• _TEXT SEGMENT_:
▼

This is the implementation of our paper "Bi-Real Net: Enhancing the Performance of 1-bit CNNs With Improved Representational Capability and Advanced Training Algorithm" published in ECCV 2018 and "Bi-real net: Binarizing deep network towards real-network performance" published in IJCV.
We proposed to use a identity mapping to propagate the real-valued information before binarization. The proposed 1-layer-per-block structure with the shortcut bypassing every binary convolutional layers significantly outperforms the original 2-layer-per-block structure in ResNet when weights and activations are binarized. The detailed motivation and discussion can be found in our IJCV paper. Three other proposed training techniques can be found in the ECCV paper.
[November 23rd 2019] We finished the pytorch implementation of training Bi-Real Net from scratch, which is super easy to run. We obtain the same accuracy as reported in the paper. Clone and have a try with our new pytorch implementation!
[March 28th 2021] Our newest paper "ReActNet: Towards Precise Binary Neural Network with Generalized Activation Functions" achieves 65.8% accuracy on Bi-Real Net-18 structure with simple ReAct functions. Check this paper if you are interested.
If you find this repo useful for your research, please consider citing the paper:
@inproceedings{liu2018bi,
title={Bi-real net: Enhancing the performance of 1-bit cnns with improved representational capability and advanced training algorithm},
author={Liu, Zechun and Wu, Baoyuan and Luo, Wenhan and Yang, Xin and Liu, Wei and Cheng, Kwang-Ting},
booktitle={Proceedings of the European Conference on Computer Vision (ECCV)},
pages={722--737},
year={2018}
}
and
@article{liu2020bi,
title={Bi-real net: Binarizing deep network towards real-network performance},
author={Liu, Zechun and Luo, Wenhan and Wu, Baoyuan and Yang, Xin and Liu, Wei and Cheng, Kwang-Ting},
journal={International Journal of Computer Vision (IJCV)},
volume={128},
number={1},
pages={202--219},
year={2020},
publisher={Springer}
}
To make Bi-Real Net easier to implement. We recently discovered that we can train it from scratch with Adam solver. The start learning rate is 0.001 and linearly decay to 0 after 256 epoches. the batchsize is set to 512. If you want to decrease or increase the batchsize, remember to multiply the learning rate with the same ratio. This implementation is different from that reported in the paper. The difference are mainly three folds:
Caffe implementation in our original paper | Pytorch implementation | |
---|---|---|
Training Technique | Step-by-step finetune | Train from scratch |
Solver | SGD with momentum | Adam |
Data Augmentation | Random crop 224 from 256 | Random rescale with rescale ratio [0.08-1] then random crop 224 from 256 |
Requirements:
This model was trained on ImageNet dataset with 1000 classes and 1.2 million training images and 50k validation images. For each image in the ImageNet dataset, the smaller dimension of the image is rescaled to 256 while keeping the aspect ratio intact. For training, a random crop of size 224 × 224 is selected. Note that, in contrast to XNOR-Net and the full-precision ResNet, we do not use the operation of random resize, which might improve the performance further. For inference, we employ the 224 × 224 center crop from images.

▲

• _INFORMATION GIVEN_:
▼

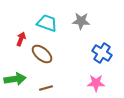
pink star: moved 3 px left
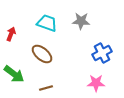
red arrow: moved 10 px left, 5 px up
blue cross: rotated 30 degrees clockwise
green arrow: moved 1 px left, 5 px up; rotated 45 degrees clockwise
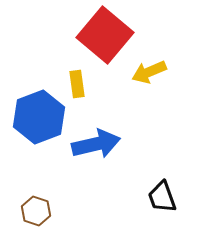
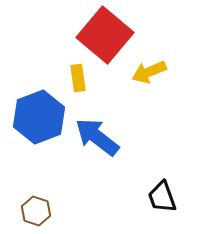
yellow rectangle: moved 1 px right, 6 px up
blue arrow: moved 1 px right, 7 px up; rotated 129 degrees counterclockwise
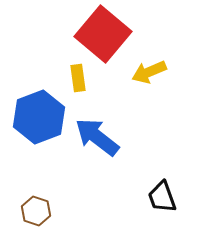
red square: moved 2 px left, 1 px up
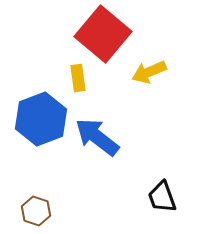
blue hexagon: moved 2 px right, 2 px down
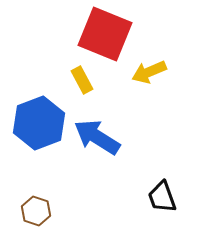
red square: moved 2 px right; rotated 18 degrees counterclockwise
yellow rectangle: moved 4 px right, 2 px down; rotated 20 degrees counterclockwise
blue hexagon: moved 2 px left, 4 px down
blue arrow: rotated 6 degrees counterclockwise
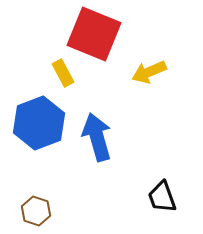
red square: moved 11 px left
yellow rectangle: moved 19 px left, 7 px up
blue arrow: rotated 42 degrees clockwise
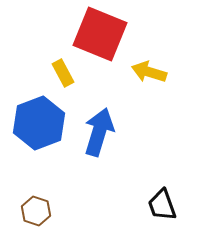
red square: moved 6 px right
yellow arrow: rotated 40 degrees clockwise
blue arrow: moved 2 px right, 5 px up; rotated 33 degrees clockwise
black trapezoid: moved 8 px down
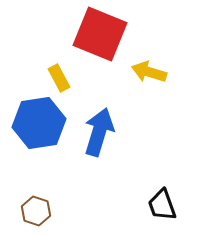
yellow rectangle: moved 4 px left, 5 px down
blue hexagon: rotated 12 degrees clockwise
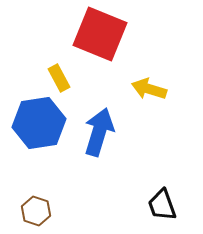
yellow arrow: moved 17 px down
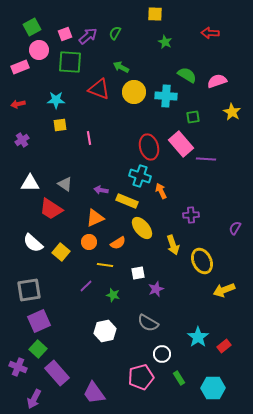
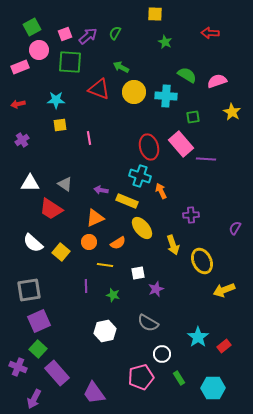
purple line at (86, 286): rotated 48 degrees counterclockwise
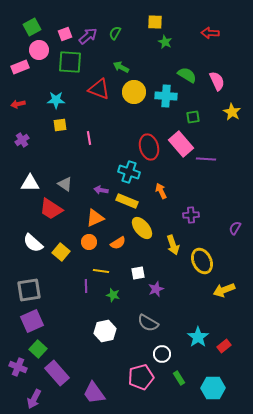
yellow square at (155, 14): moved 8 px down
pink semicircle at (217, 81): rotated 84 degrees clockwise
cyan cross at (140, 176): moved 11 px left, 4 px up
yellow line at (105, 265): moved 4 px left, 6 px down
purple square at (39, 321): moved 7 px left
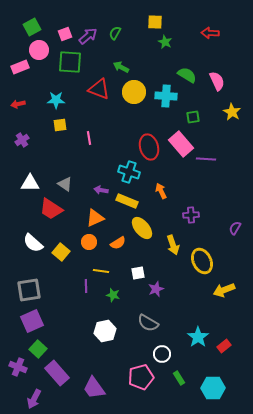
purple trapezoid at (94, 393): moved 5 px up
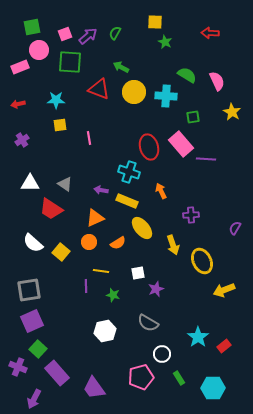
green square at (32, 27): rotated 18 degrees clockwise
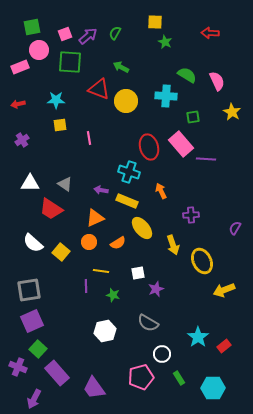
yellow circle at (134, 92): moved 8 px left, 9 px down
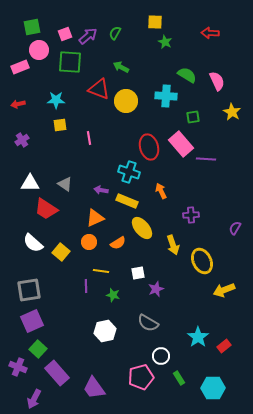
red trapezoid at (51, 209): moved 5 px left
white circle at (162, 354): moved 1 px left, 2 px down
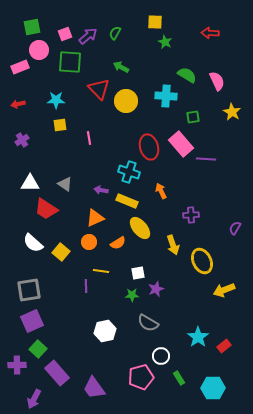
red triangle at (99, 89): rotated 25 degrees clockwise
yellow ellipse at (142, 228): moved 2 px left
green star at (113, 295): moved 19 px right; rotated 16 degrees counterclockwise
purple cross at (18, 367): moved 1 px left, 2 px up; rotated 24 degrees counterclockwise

▲

• _TASK STATEMENT_: According to the Bi-Real Net text, what starting learning rate and batch size does the PyTorch training from scratch use?

• _RESULT_: The learning rate starts at 0.001 and the batch size is 512.